Member of the Florida Senate from the 33rd district
- In office 1953–1966

Personal details
- Born: August 3, 1900 Kissimmee, Florida
- Died: March 3, 1973 (aged 72) Kissimmee, Florida
- Party: Democratic
- Spouse: Flora Belle Bass
- Children: Inelle Bronson Kelley Dyer (1928–1996) Irlo Overstreet Bronson Jr. (1936–2017)
- Relatives: E. L. D. Overstreet (maternal grandfather)

= Irlo Bronson Sr. =

American politician

Irlo Overstreet Bronson Sr. (August 3, 1900 – March 3, 1973) was an American Democratic politician, rancher and land owner in the state of Florida. Bronson is perhaps best known for selling land to Walt Disney as part of the construction of Florida's Walt Disney World.

==Biography==

Bronson was born into a prominent cattle ranching family (Note: Includes a photo of Irlo Bronson with Henry Reaves, Charles "Shang" Bronson, and others in working attire with horses and stetsons. The party appears to be wearing brogans instead of "cowboy boots".) in 1900 in Kissimmee to parents George Cephus and Spicey Vianna (Overstreet) Bronson. His maternal grandfather, Eleazar Lewis Daniel (E.L.D.) Overstreet, had previously served in the Florida House of Representatives. He married Flora Belle Bass, (September 21, 1906 – September 27, 1971) of Kissimmee, daughter of Walter ‘Mann’ Bass and Mary Nancy (Yates) Bass in Clearwater, Florida on June 22, 1924.
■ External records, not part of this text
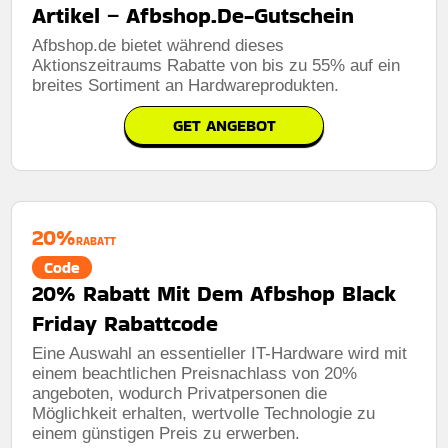
Artikel – Afbshop.De-Gutschein
Afbshop.de bietet während dieses
Aktionszeitraums Rabatte von bis zu 55% auf ein
breites Sortiment an Hardwareprodukten.
GET ANGEBOT
20%
RABATT
Code
20% Rabatt Mit Dem Afbshop Black
Friday Rabattcode
Eine Auswahl an essentieller IT-Hardware wird mit
einem beachtlichen Preisnachlass von 20%
angeboten, wodurch Privatpersonen die
Möglichkeit erhalten, wertvolle Technologie zu
einem günstigen Preis zu erwerben.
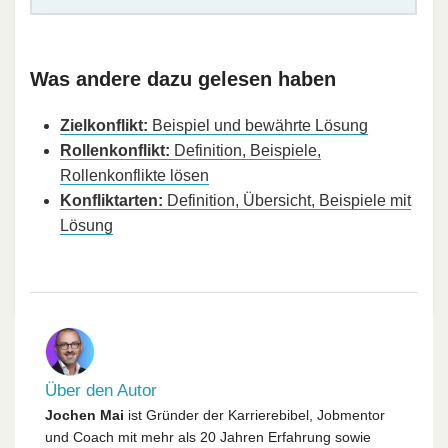
Was andere dazu gelesen haben
Zielkonflikt:
Beispiel und bewährte Lösung
Rollenkonflikt:
Definition, Beispiele,
Rollenkonflikte lösen
Konfliktarten:
Definition, Übersicht, Beispiele mit
Lösung
Über den Autor
Jochen Mai
ist Gründer der Karrierebibel, Jobmentor
und Coach mit mehr als 20 Jahren Erfahrung sowie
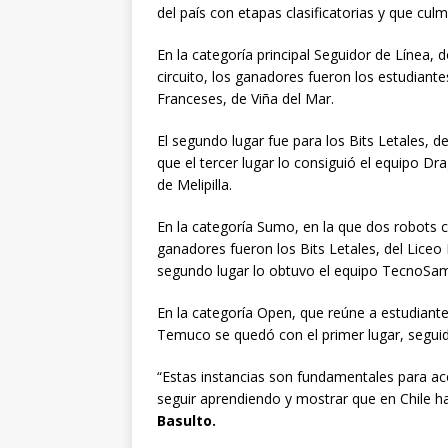
del país con etapas clasificatorias y que culm
En la categoría principal Seguidor de Línea,
circuito, los ganadores fueron los estudiant
Franceses, de Viña del Mar.
El segundo lugar fue para los Bits Letales, d
que el tercer lugar lo consiguió el equipo 
de Melipilla.
En la categoría Sumo, en la que dos robots c
ganadores fueron los Bits Letales, del Liceo
segundo lugar lo obtuvo el equipo TecnoSamu
En la categoría Open, que reúne a estudiant
Temuco se quedó con el primer lugar, segui
“Estas instancias son fundamentales para acer
seguir aprendiendo y mostrar que en Chile ha
Basulto.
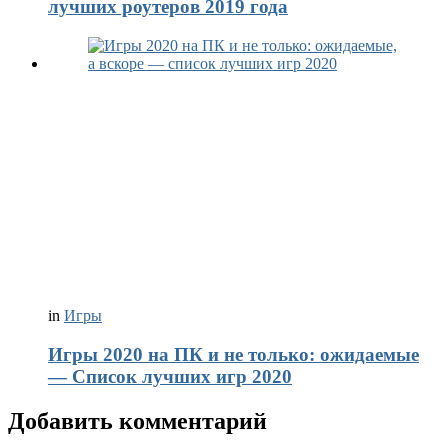
лучших роутеров 2019 года
in
Игры
Игры 2020 на ПК и не только: ожидаемые
— Список лучших игр 2020
Добавить комментарий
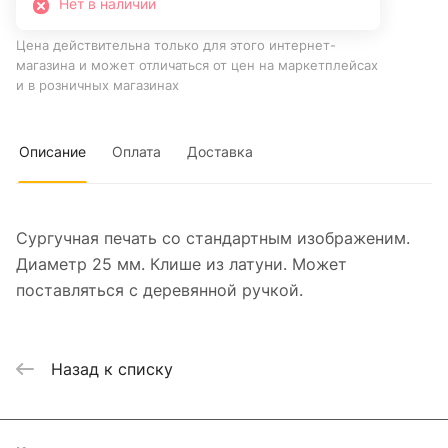
Нет в наличии
Цена действительна только для этого интернет-
магазина и может отличаться от цен на маркетплейсах
и в розничных магазинах
Описание
Оплата
Доставка
Сургучная печать со стандартным изображеним.
Диаметр 25 мм. Клише из латуни. Может
поставляться с деревянной ручкой.
Назад к списку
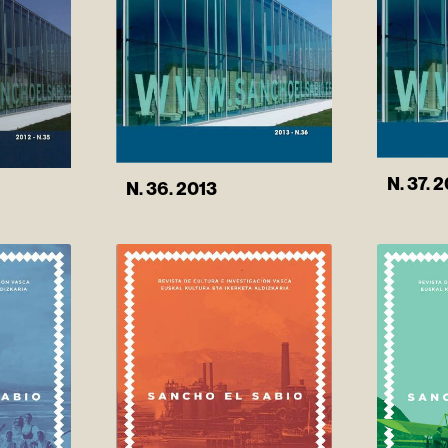
N. 37. 
N. 36. 2013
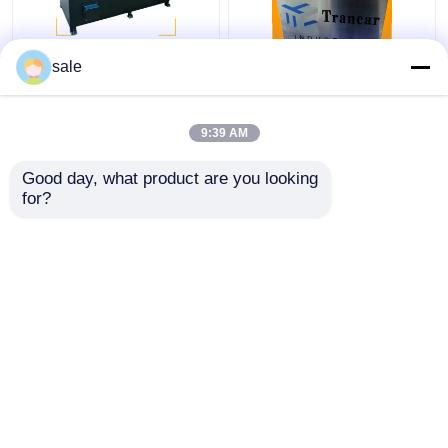
ইস্পাত ধাতব তারের 2m/S
120 - 200m/H স্বয়ংক্রিয়
sale
পলিশিং মেশিন রডস স্যান্ডিং
রড মরিচা অপসারণ মেশিন তারের
ডিস্কাল গ্রিলিং মেশিন
পৃষ্ঠ গ্রিলিং লিনিং
9:39 AM
ভালো দাম
ভালো দাম
Good day, what product are you looking 
for?
আমাদের সাথে যোগাযোগ করুন
আমাদের সাথে যোগাযোগ করুন
আরো দেখুন
বাড়ি
আমাদের সম্পর্কে
আমাদের সাথে যোগাযোগ করুন
সাইট ম্যাপ
গোপনীয়তা নীতি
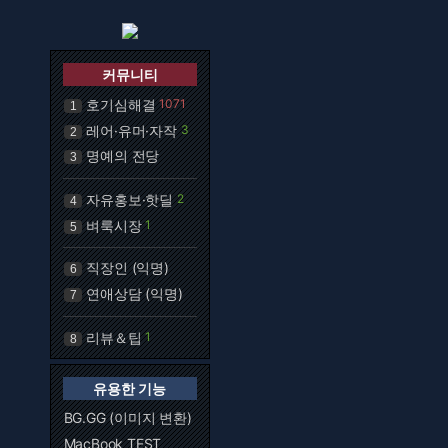
커뮤니티
호기심해결
1071
1
레어·유머·자작
3
2
명예의 전당
3
자유홍보·핫딜
2
4
벼룩시장
1
5
직장인 (익명)
6
연애상담 (익명)
7
리뷰＆팁
1
8
유용한 기능
BG.GG (이미지 변환)
MacBook TEST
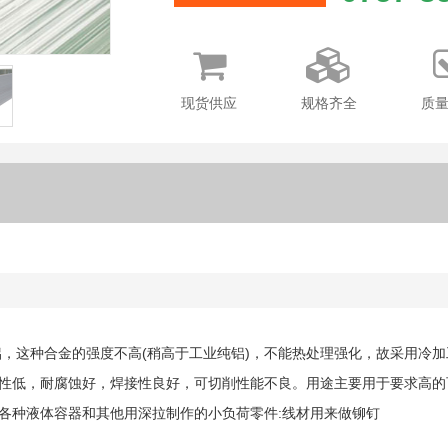
现货供应
规格齐全
质
防锈铝，这种合金的强度不高(稍高于工业纯铝)，不能热处理强化，故采用冷
性低，耐腐蚀好，焊接性良好，可切削性能不良。用途主要用于要求高的
各种液体容器和其他用深拉制作的小负荷零件:线材用来做铆钉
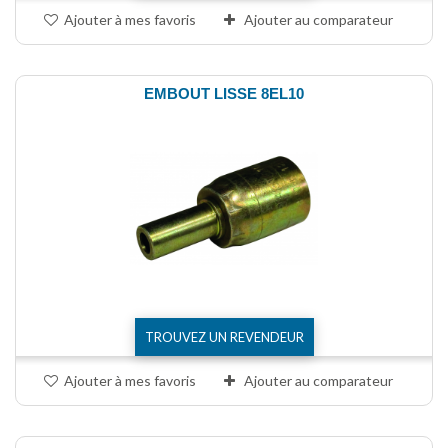
Ajouter à mes favoris
Ajouter au comparateur
EMBOUT LISSE 8EL10
TROUVEZ UN REVENDEUR
Ajouter à mes favoris
Ajouter au comparateur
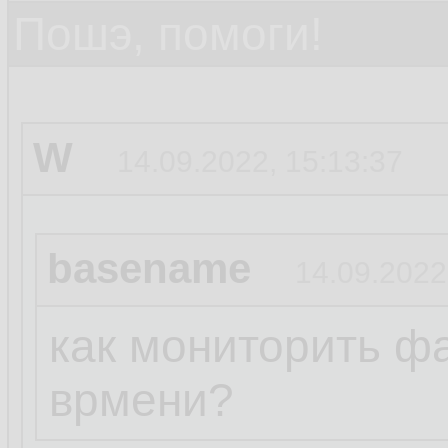
Пошэ, помоги!
W
14.09.2022, 15:13:37
basename
14.09.2022
как мониторить ф
врмени?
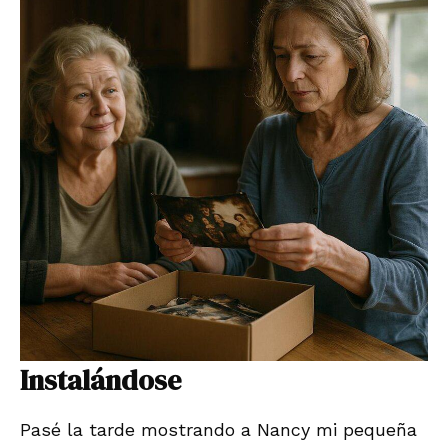
Instalándose
Pasé la tarde mostrando a Nancy mi pequeña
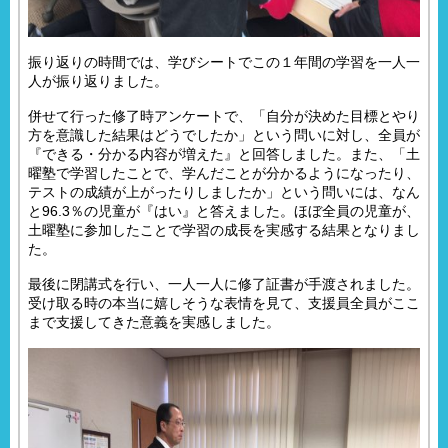
振り返りの時間では、学びシートでこの１年間の学習を一人一
人が振り返りました。
併せて行った修了時アンケートで、「自分が決めた目標とやり
方を意識した結果はどうでしたか」という問いに対し、全員が
『できる・分かる内容が増えた』と回答しました。また、「土
曜塾で学習したことで、学んだことが分かるようになったり、
テストの成績が上がったりしましたか」という問いには、なん
と96.3％の児童が『はい』と答えました。ほぼ全員の児童が、
土曜塾に参加したことで学習の成長を実感する結果となりまし
た。
最後に閉講式を行い、一人一人に修了証書が手渡されました。
受け取る時の本当に嬉しそうな表情を見て、支援員全員がここ
まで支援してきた意義を実感しました。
Bronson was elected to the Florida House of Representatives in 1942, in which he continued to serve, until his election to the Florida State Senate in 1952. He served as speaker pro tempore in 1953. He was a member of the Pork Chop Gang, a group of legislators from rural areas that dominated the state legislature due to malapportionment and used their power to engage in McCarthyist tactics.

Bronson is perhaps best known as the owner of some land which Walt Disney Productions purchased that would later become part of the grounds of Walt Disney World. He sold it "without hesitation" for about 100 $/acre. Though his family had thought he had given away the land for virtually nothing, it was said that Bronson envisioned "a future that included better career opportunities and incentives for young people to stay." He also was the founder and president of the Florida Cattlemen's Association from 1946 to 1950.

A 1952 biography on Bronson described him as "an outstanding factor in the life of Osceola County and the state." Following his death in 1973, a large section of U.S. Route 192, including the section leading to the entrance of Walt Disney World, was named the Irlo Bronson Memorial Highway in his memory. He was inducted into the Florida Agricultural Hall of Fame in 1981, and the Mid-Florida Business Hall of Fame on November 14, 1985.

His son, Irlo "Bud" Bronson Jr. served originally as a Democrat, later as a Republican, Florida State Representative from District 79, having been initially elected in 1982.